HSGS

Sachunterricht

Das Fach Sachunterricht wird mit unterschiedlicher Stundenzahl in den Klassen 1 bis 4 unterrichtet.

Im Fach Sachunterricht sollen die SchülerInnen die sie umgebende Welt entdecken, aus verschiedenen Blickwinkeln betrachten, sich in dieser Welt zunehmend sicher zurechtfinden und Verantwortung für sich selbst sowie andere Menschen und Gegenstände übernehmen. Hierbei sind die sozialwissenschaftliche, naturwissenschaftliche, geografische, historische und technische Perspektive bedeutsam. Dabei wird an vor- und außerschulisch erworbene Einsichten, Erfahrungen, Interessen und Fähigkeiten angeknüpft. Dadurch schafft das Fach Sachunterricht bedeutsame Grundlagen für die integrativen Fächer Naturwissenschaften und Gesellschaftswissenschaften.

Durch eigenes Erleben und Handeln werden den SchülerInnen alters- und entwicklungsgemäß sachunterrichtliche Zusammenhänge und Gesetzmäßigkeiten erfahrbar und das dafür notwendige Begriffsverständnis entwickelt.
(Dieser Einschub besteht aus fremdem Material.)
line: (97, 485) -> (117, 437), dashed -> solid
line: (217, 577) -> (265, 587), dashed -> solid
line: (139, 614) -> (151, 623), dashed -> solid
Zu den Themenfeldern, die im sachunterrlichen Rahmenlehrplan verankert sind, gehören: „Erde“, „Kind“, „Markt“, „Rad“, „Tier“, „Wasser“, „Wohnen“ und „Zeit“. Diese Themenfelder werden ergänzt um weitere Themen, die sich aus natürlichen Zeitbezügen ergeben. Beispiele hierfür sind regelmäßige Feste, Feierlichkeiten sowie wiederkehrende Feiertage.

Thematisch orientieren sich die Inhalte an Alltagsphänomenen und Alltagsproblemen, die zwar in Ausschnitten, dafür jedoch inhaltlich anspuchsvoll und perpektivenübergreifend vermittelt werden.

Zu den wesentlichen sachunterrichtlichen Kompetenzen gehören neben dem Umgang mit Fachbegriffen das Erkennen, das Kommunizieren sowie das zunehmend sichere Handeln und Urteilen.

Im Alltag erleben die SchülerInnen Phänomene in ihrer ganzen Komplexität. Im Unterricht werden diese Phänomene in ihrer Komplexität reduziert und mithilfe von sachunterrichtlichen Denk- und Arbeitsweisen alters- und entwicklungsgemäß untersucht. Dabei werden Methoden wie Beobachten, Fragen, Vergleichen, Präsentieren und Erklären bis hin zum Diskutieren genutzt. Das gemeinsame Handeln erfolgt hierbei unter Beachtung der vereinbarten Regeln.

In der mathematisch-naturwissenschaftlichen Lernwerkstatt ist die Ausstattung sowie der Platz geboten, verschiedenste Experimente zu unterschiedlichen Phänomenen durchzuführen. Zu den Themenfeldern „Erde“, „Wasser“ und „Zeit“ sind vielfältige Modelle vorhanden, um handelnd verschiedene Aspekte genauer untersuchen und überprüfen zu können.

Die mediale Unterstützung für ausgewählte Phänomene kann aufgrund der flächendeckenden Ausstattung unserer Schule mit Smartboards gewährleistet werden.

Eine weitere wichtige Methode des sachunterrichtlichen Unterrichts ist das Einbeziehen unterschiedlicher außerschulischer Lernorte. In Berlin sind vielfältige Möglichkeiten für außerschulisches Lernen durch Schülerlabore, Forschungsstätten, Museen, Universitäten, in Unternehmen oder durch Aufenthalte im Freien (Parkanlagen, Wälder, Seen, uvm.) gegeben. Dadurch erhalten unsere  SchülerInnen viele Gelegenheiten, in neuen Zusammenhängen zu denken und handeln sowie eigene Haltungen, Einschätzungen und Perspektiven bilden zu können.